■ Your instructions ■
Every line from the first record below down to the line that includes "MailChimp tarafından ayarlanır." must be reproduced exactly; the pictures are not.

■ Record excerpts ■
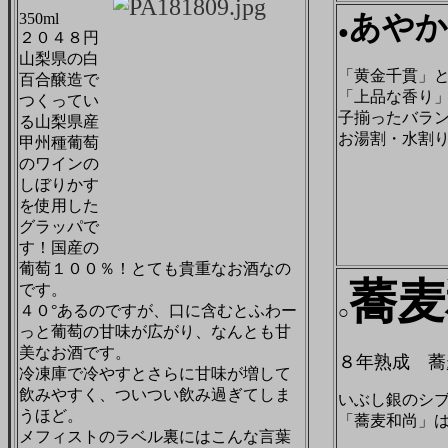
あやか
350ml
●
２０４８円
山梨県の白
「黄金千貫」と
百合醸造で
「上品な香り
つくってい
子揃ったバラ
る山梨県産
お湯割・水割
甲州種葡萄
のワインの
しぼりかす
を使用した
グラッパで
す！国産の
葡萄１００％！とても貴重なお酒なの
蕎麦
です。
４０°あるのですが、口に含むとふわー
○
っと葡萄の甘味が広がり、なんとも甘
美なお酒です。
８年熟成 蕎
冷凍庫で冷やすとさらに甘味が増して
飲みやすく、ついつい飲み過ぎてしま
いぶし銀のシブ
うほど。
「蕎麦和尚」
メフィストのラベル裏にはこんな言葉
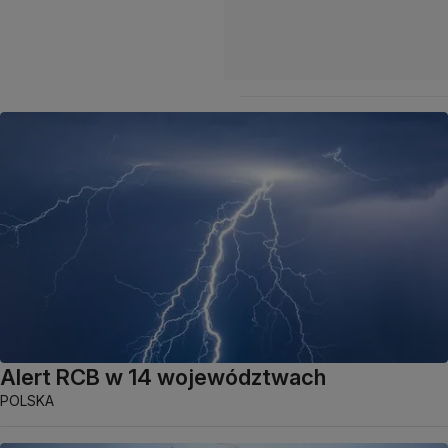
Alert RCB w 14 województwach
POLSKA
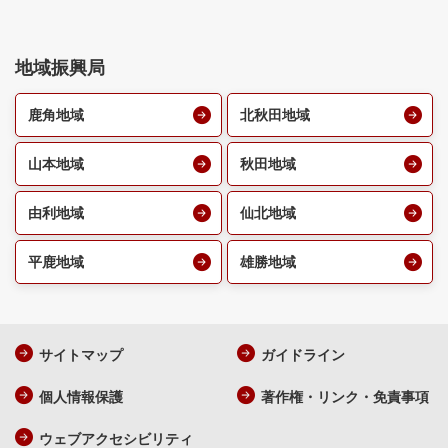
地域振興局
鹿角地域
北秋田地域
山本地域
秋田地域
由利地域
仙北地域
平鹿地域
雄勝地域
サイトマップ
ガイドライン
個人情報保護
著作権・リンク・免責事項
ウェブアクセシビリティ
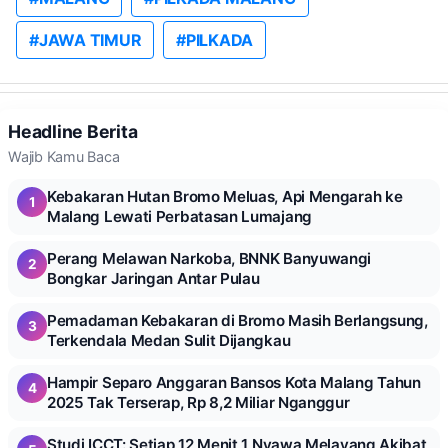
#JAWA TIMUR
#PILKADA
Headline Berita
Wajib Kamu Baca
Kebakaran Hutan Bromo Meluas, Api Mengarah ke
1
Malang Lewati Perbatasan Lumajang
Perang Melawan Narkoba, BNNK Banyuwangi
2
Bongkar Jaringan Antar Pulau
Pemadaman Kebakaran di Bromo Masih Berlangsung,
3
Terkendala Medan Sulit Dijangkau
Hampir Separo Anggaran Bansos Kota Malang Tahun
4
2025 Tak Terserap, Rp 8,2 Miliar Nganggur
Studi ICCT: Setiap 12 Menit 1 Nyawa Melayang Akibat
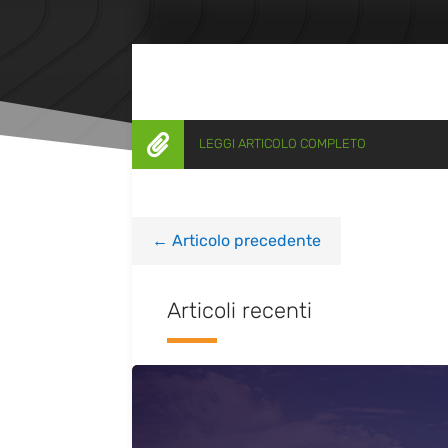

LEGGI ARTICOLO COMPLETO
←
Articolo precedente
Articoli recenti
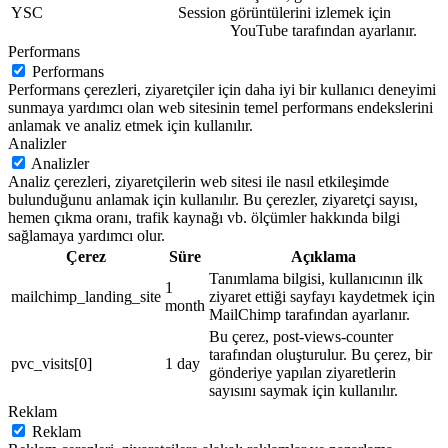
YSC
Session
görüntülerini izlemek için
YouTube tarafından ayarlanır.
Performans
Performans
Performans çerezleri, ziyaretçiler için daha iyi bir kullanıcı deneyimi
sunmaya yardımcı olan web sitesinin temel performans endekslerini
anlamak ve analiz etmek için kullanılır.
Analizler
Analizler
Analiz çerezleri, ziyaretçilerin web sitesi ile nasıl etkileşimde
bulunduğunu anlamak için kullanılır. Bu çerezler, ziyaretçi sayısı,
hemen çıkma oranı, trafik kaynağı vb. ölçümler hakkında bilgi
sağlamaya yardımcı olur.
Çerez
Süre
Açıklama
Tanımlama bilgisi, kullanıcının ilk
1
mailchimp_landing_site
ziyaret ettiği sayfayı kaydetmek için
month
MailChimp tarafından ayarlanır.
Bu çerez, post-views-counter
tarafından oluşturulur. Bu çerez, bir
pvc_visits[0]
1 day
gönderiye yapılan ziyaretlerin
sayısını saymak için kullanılır.
Reklam
Reklam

■ Exercise output ■
あやか
350ml
●
２０４８円
山梨県の白
「黄金千貫」と
百合醸造で
「上品な香り
つくってい
子揃ったバラ
る山梨県産
お湯割・水割
甲州種葡萄
のワインの
しぼりかす
を使用した
グラッパで
す！国産の
葡萄１００％！とても貴重なお酒なの
蕎麦
です。
４０°あるのですが、口に含むとふわー
○
っと葡萄の甘味が広がり、なんとも甘
美なお酒です。
８年熟成 蕎
冷凍庫で冷やすとさらに甘味が増して
飲みやすく、ついつい飲み過ぎてしま
いぶし銀のシブ
うほど。
「蕎麦和尚」
メフィストのラベル裏にはこんな言葉
Alert RCB w 14 województwach
POLSKA
地域振興局
鹿角地域
北秋田地域
山本地域
秋田地域
由利地域
仙北地域
平鹿地域
雄勝地域
サイトマップ
ガイドライン
個人情報保護
著作権・リンク・免責事項
ウェブアクセシビリティ
#JAWA TIMUR
#PILKADA
Headline Berita
Wajib Kamu Baca
Kebakaran Hutan Bromo Meluas, Api Mengarah ke
1
Malang Lewati Perbatasan Lumajang
Perang Melawan Narkoba, BNNK Banyuwangi
2
Bongkar Jaringan Antar Pulau
Pemadaman Kebakaran di Bromo Masih Berlangsung,
3
Terkendala Medan Sulit Dijangkau
Hampir Separo Anggaran Bansos Kota Malang Tahun
4
2025 Tak Terserap, Rp 8,2 Miliar Nganggur
Studi ICCT: Setiap 12 Menit 1 Nyawa Melayang Akibat

LEGGI ARTICOLO COMPLETO
←
Articolo precedente
Articoli recenti
YSC
Session
görüntülerini izlemek için
YouTube tarafından ayarlanır.
Performans
Performans
Performans çerezleri, ziyaretçiler için daha iyi bir kullanıcı deneyimi
sunmaya yardımcı olan web sitesinin temel performans endekslerini
anlamak ve analiz etmek için kullanılır.
Analizler
Analizler
Analiz çerezleri, ziyaretçilerin web sitesi ile nasıl etkileşimde
bulunduğunu anlamak için kullanılır. Bu çerezler, ziyaretçi sayısı,
hemen çıkma oranı, trafik kaynağı vb. ölçümler hakkında bilgi
sağlamaya yardımcı olur.
Çerez
Süre
Açıklama
Tanımlama bilgisi, kullanıcının ilk
1
mailchimp_landing_site
ziyaret ettiği sayfayı kaydetmek için
month
MailChimp tarafından ayarlanır.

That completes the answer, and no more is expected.